The Environmental Benefits of ACC Huts
ACC huts provide an
environmental option for a growing number of people who want to
experience the majesty of Canada’s mountain backcountry by offering
reliable protection from the elements, communal cooking and sleeping
areas and access to water and toilets. Hut users do their own cooking,
fetch water from nearby streams or by melting snow, and sleep in their
own sleeping bags in common areas. They contribute to keeping the hut
clean during and at the end of their stay, and they pack out all trash
and food wastes.
Conversely, backcountry camping, whether in
developed or undeveloped sites, is land intensive and can lead to
degradation of flora and fauna over time. Unless privies are provided,
human waste can also pose a significant environmental and health issue. Where privies are provided, removal of human wastes can be
difficult. As well, backcountry camping involves ongoing potential for
human/wildlife conflicts.
By centralizing and managing these
impacts, ACC huts significantly reduce the environmental impact of
backcountry travel in a number of ways.
- Considerably less land is required for huts than for equivalent capacity camping, reducing impacts on flora and fauna.
- Huts
reduce the potential for human/wildlife conflicts by separating people,
food and wastes from wildlife.

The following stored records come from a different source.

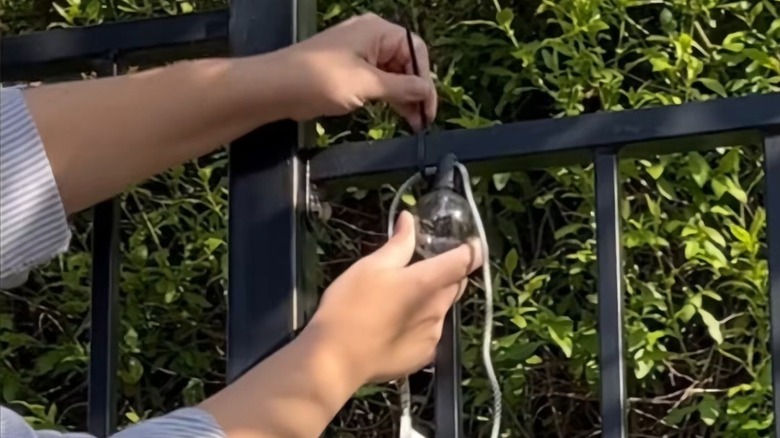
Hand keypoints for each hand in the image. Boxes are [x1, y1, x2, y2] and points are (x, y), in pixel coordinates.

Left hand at [272, 13, 436, 130]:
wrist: (276, 88)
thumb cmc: (321, 79)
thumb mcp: (367, 84)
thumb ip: (401, 87)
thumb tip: (426, 90)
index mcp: (377, 30)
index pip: (416, 51)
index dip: (425, 80)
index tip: (429, 108)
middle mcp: (371, 37)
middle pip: (406, 63)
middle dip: (416, 91)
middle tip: (424, 120)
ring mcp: (358, 54)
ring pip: (392, 75)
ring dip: (404, 98)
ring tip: (413, 124)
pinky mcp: (348, 71)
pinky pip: (377, 81)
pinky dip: (388, 97)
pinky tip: (397, 114)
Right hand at [304, 211, 481, 383]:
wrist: (336, 360)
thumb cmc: (350, 306)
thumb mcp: (370, 267)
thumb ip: (398, 244)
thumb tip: (410, 220)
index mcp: (427, 282)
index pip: (464, 261)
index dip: (471, 250)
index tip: (468, 242)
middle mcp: (438, 308)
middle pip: (456, 285)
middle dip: (450, 274)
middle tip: (426, 267)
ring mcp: (433, 335)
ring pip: (443, 309)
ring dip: (433, 299)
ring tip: (403, 300)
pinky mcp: (425, 355)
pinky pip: (432, 332)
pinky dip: (423, 323)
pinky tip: (398, 326)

This is safer for both.
- Huts minimize environmental damage by concentrating and controlling human use.
- Huts
reduce the use of fossil fuels by providing more efficient, centralized
cooking, water purification and lighting systems and eliminating the
need for users to haul in fuel containers.
- Huts provide for more
environmentally sound management of black and grey water. The ACC’s
fly-out privy barrel system removes human wastes from the backcountry,
where the land has very limited capacity to absorb wastes without
pollution of the local watershed.
- Huts provide safe emergency shelter for backcountry travelers stranded by poor weather conditions or injuries.
- When
a hut is constructed in a backcountry area where camping has been
permitted, this provides land managers with the opportunity to reduce or
eliminate campground use and rehabilitate the land.
The
ACC has collaborated with Parks Canada to develop best practices and
environmentally sustainable technology for mountain huts. Full
descriptions of the technologies we have developed and employ in many of
our huts are available on the BeeSolutions website.